I think of that girl I read about in the paper - the girl with the flammable skirt. She’d bought a rayon chiffon skirt, purple with wavy lines all over it. She wore it to a party and was dancing, too close to the vanilla-smelling candles, and suddenly she lit up like a pine needle torch. When the boy dancing next to her felt the heat and smelled the plasticky smell, he screamed and rolled the burning girl up in the carpet. She got third-degree burns up and down her thighs. But what I keep wondering about is this: that first second when she felt her skirt burning, what did she think?
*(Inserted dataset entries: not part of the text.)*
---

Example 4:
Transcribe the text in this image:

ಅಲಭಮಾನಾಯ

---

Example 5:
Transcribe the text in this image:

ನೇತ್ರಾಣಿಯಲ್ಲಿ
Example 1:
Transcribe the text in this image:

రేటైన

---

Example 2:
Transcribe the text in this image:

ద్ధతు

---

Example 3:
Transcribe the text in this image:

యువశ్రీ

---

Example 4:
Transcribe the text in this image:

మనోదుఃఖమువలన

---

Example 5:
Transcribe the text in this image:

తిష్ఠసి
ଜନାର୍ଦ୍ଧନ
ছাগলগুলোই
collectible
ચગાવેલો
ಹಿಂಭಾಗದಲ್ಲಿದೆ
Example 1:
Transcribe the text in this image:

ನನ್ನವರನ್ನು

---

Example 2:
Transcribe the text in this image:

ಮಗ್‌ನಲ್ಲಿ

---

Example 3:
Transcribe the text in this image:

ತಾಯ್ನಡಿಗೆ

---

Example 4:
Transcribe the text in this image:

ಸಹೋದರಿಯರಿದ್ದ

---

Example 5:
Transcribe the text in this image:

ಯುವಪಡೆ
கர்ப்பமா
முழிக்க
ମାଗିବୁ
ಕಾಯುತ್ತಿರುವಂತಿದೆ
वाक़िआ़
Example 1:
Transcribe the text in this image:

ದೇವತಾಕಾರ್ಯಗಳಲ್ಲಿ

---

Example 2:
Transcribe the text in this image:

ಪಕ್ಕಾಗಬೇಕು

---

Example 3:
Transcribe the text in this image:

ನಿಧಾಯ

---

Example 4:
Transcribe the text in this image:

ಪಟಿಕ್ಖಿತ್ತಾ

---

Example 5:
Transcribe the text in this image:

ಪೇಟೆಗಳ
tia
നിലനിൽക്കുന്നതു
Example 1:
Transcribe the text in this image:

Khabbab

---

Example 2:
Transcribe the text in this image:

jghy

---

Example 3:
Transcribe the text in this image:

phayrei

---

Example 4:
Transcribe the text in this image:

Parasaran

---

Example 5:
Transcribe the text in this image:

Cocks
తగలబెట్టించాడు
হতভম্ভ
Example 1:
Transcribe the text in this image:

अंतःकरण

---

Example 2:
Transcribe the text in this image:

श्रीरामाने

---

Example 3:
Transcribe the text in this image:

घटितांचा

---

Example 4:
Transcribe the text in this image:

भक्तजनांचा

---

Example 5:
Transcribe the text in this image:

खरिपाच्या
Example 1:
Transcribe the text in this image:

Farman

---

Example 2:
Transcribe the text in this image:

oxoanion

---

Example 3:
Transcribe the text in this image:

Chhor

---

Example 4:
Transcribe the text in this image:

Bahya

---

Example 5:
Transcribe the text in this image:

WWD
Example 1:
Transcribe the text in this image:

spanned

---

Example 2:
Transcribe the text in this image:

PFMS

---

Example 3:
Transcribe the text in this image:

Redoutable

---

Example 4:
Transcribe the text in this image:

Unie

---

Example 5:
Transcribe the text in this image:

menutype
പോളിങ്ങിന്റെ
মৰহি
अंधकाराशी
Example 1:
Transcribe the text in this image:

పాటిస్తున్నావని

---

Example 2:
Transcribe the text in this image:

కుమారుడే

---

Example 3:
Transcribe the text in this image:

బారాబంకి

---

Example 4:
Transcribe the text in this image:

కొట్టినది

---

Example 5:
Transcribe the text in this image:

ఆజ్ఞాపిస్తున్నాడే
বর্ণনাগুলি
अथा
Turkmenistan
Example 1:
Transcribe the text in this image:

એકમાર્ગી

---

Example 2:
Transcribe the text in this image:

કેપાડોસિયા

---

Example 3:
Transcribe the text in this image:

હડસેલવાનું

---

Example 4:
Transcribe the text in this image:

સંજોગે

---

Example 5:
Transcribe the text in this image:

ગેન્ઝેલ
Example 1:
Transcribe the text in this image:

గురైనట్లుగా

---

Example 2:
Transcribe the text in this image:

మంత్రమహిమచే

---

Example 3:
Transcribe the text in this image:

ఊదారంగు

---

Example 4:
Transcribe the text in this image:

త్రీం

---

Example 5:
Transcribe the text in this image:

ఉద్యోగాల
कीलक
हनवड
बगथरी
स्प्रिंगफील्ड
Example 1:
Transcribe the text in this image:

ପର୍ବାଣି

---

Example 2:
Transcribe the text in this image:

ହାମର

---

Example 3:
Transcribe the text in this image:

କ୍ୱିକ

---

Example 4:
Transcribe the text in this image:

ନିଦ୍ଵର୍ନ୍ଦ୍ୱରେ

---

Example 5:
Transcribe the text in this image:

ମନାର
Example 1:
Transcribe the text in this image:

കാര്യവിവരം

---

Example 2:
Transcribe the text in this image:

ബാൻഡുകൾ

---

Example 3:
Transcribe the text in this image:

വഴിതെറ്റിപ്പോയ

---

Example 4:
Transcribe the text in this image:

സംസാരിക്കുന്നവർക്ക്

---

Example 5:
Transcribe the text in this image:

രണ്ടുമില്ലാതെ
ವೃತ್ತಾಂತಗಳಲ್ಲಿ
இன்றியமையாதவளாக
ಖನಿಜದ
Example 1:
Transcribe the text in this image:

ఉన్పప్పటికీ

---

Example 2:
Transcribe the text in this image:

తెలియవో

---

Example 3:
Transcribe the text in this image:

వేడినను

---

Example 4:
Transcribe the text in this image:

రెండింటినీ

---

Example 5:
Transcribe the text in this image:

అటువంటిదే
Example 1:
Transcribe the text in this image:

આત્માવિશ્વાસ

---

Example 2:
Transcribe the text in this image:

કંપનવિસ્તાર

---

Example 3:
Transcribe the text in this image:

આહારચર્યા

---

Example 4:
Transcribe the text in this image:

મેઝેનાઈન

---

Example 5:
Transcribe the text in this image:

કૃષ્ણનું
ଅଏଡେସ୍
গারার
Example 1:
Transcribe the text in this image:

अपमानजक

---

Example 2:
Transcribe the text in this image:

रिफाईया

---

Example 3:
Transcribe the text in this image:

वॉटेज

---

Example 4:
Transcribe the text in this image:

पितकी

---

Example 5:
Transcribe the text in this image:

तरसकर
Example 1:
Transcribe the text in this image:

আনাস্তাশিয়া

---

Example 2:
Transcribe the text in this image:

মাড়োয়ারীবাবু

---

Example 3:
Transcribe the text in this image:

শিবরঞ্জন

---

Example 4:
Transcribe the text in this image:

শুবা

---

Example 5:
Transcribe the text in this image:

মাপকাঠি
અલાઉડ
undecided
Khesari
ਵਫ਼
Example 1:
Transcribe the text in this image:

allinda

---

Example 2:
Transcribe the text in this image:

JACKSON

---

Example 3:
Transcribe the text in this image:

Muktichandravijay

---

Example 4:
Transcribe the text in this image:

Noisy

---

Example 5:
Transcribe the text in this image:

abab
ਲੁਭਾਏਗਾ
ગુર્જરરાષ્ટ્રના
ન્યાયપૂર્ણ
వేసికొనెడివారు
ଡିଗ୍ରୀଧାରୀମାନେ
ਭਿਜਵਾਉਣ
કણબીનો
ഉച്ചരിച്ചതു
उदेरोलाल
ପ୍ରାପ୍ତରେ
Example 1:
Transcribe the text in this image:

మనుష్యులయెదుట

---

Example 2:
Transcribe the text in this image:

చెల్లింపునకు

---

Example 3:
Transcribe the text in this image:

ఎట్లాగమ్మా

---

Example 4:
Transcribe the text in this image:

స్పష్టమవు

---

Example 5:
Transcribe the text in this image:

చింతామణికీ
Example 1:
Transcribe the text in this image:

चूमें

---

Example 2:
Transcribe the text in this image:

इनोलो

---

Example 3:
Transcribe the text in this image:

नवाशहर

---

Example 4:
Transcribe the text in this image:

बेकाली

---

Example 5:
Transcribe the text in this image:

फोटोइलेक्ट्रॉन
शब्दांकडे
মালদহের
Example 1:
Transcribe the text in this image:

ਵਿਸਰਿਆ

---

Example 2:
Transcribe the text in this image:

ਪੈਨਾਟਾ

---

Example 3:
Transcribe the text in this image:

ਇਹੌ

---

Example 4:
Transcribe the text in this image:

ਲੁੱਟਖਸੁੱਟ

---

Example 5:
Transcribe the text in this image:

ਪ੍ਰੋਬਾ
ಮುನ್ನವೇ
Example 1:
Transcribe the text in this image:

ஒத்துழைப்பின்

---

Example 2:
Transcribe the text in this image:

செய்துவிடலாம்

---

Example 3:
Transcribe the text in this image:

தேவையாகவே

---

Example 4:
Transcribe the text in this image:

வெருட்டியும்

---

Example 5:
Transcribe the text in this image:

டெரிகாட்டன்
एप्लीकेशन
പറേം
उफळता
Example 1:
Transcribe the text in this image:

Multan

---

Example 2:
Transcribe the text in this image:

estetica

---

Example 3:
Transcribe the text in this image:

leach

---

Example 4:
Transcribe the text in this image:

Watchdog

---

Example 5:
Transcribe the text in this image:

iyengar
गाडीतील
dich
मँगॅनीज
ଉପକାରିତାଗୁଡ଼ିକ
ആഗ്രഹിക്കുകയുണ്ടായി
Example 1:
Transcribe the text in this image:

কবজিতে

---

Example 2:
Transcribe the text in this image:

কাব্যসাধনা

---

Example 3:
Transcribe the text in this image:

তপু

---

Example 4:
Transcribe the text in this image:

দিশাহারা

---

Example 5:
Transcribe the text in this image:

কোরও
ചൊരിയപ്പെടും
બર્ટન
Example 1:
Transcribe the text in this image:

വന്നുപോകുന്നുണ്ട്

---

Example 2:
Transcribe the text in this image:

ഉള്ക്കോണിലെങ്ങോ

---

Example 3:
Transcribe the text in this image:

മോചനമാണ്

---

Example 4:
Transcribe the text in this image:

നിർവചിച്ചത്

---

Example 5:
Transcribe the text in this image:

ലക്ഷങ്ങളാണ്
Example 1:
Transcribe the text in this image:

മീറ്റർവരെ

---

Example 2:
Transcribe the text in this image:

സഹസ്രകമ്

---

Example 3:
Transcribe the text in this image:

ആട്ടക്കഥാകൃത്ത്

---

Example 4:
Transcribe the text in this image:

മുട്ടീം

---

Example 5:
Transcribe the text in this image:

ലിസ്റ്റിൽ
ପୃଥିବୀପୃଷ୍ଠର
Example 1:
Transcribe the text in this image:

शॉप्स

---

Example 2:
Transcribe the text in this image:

Before she knew it was the candles, did she think she’d done it herself? With the amazing turns of her hips and the warmth of the music inside her did she believe, for even one glorious second, that her passion had arrived?

-The Girl in the Flammable Skirt, Aimee Bender

~

The flowers need watering
the silver needs a shine.
Daughter is a magnet
drawn back to where she was last safe.
She touches the tablecloth like a talisman.
Tell me who I was. Tell me what I've become.

-Mother Waits, Nicole Blackman

~

It's not that I literally think I'm a faerie. It's just that I feel so different from most people. And this idea of a race living underground in caverns, spending all their days dancing and playing the fiddle and eating flowers and reciting poetry and sharing their dreams, that to me sounds much more real than the way people live in this world, hating and fighting and wanting and hurting.

-Violet and Claire, Francesca Lia Block

Recommended by Sibyl.

~

We meet on the common ground of an uncommon age and share out our gifts of dark and light, good and bad, simple joy and not so simple sorrow.